Above is an example of a recent decision on whether to take an online course called Building the Second Brain. My first reaction was not to take it because it was too expensive, but by capturing the decision on paper, I was able to reason through the decision-making process. I realized that I am learning an essential skill and gaining access to a very different community of writers, bloggers, solopreneurs that could benefit me for the rest of my life, so it is worth any one-time price tag. The course turned out to be a transforming experience for me: somehow it changed my mindset from being a content consumer to being a content producer. Without taking the course, this newsletter probably would not have been started.

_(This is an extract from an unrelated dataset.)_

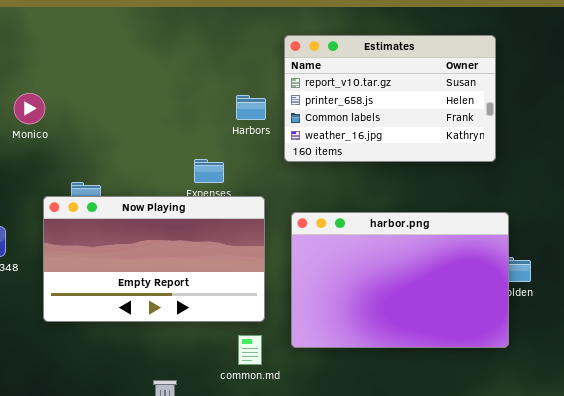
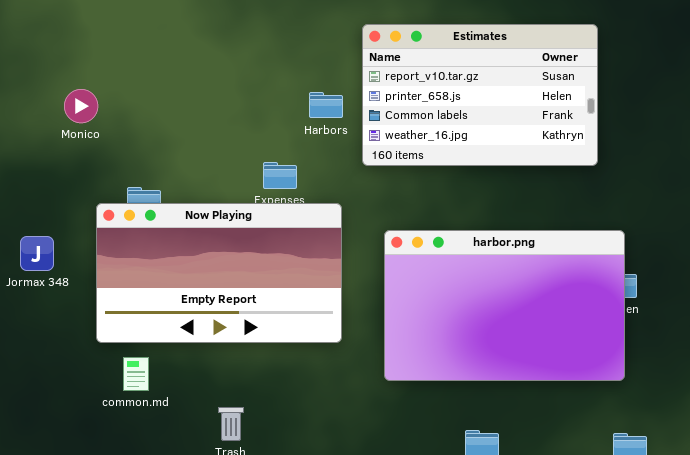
harbor.png: [291,212,509,348] -> [384,230,625,381], moved
common.md: [238,335,262,365] -> [123,357,149,391], moved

The approach of using daily journaling to dive deep into a specific area for deliberate improvements applies to many areas. I have created many other short-term journals, such as a learning journal when I wanted to look at how I improve my learning skills; an interview journal to document job discussions, soft-skill question reflections, and ups/downs during the job search; and a journal on starting a side-hustle business to record the experience of trying something totally new.
How do changes happen?
Looking back, Journaling 2.0 is an important part of what transformed me in the past year. Not only does journaling improve mindfulness (i.e., the ability to notice) which is critical to any self-transformation, it also defines a method that allows us to analyze and improve abstract things such as cognitive process, emotional triggers, and meaning & purpose.
Some people may be overwhelmed by Journaling 2.0 and wonder if life is still fun with so much deliberate design. The truth is that finding the right system to get better at something you care about is liberating! Is there anyone who does not feel some degree of stagnation in certain aspects of our lives, such as living in the same messy house, getting stuck in the same old job, and experiencing the same mental fog, internal fear, and lack of energy for years, or simply feeling that we are not getting any better?
So how do changes happen? If you have the right system in place, then most big changes can be broken down into tiny steps, and all you need to do is to stick to it. My journaling system is one example of such. You don’t have to use mine, but do, design your own!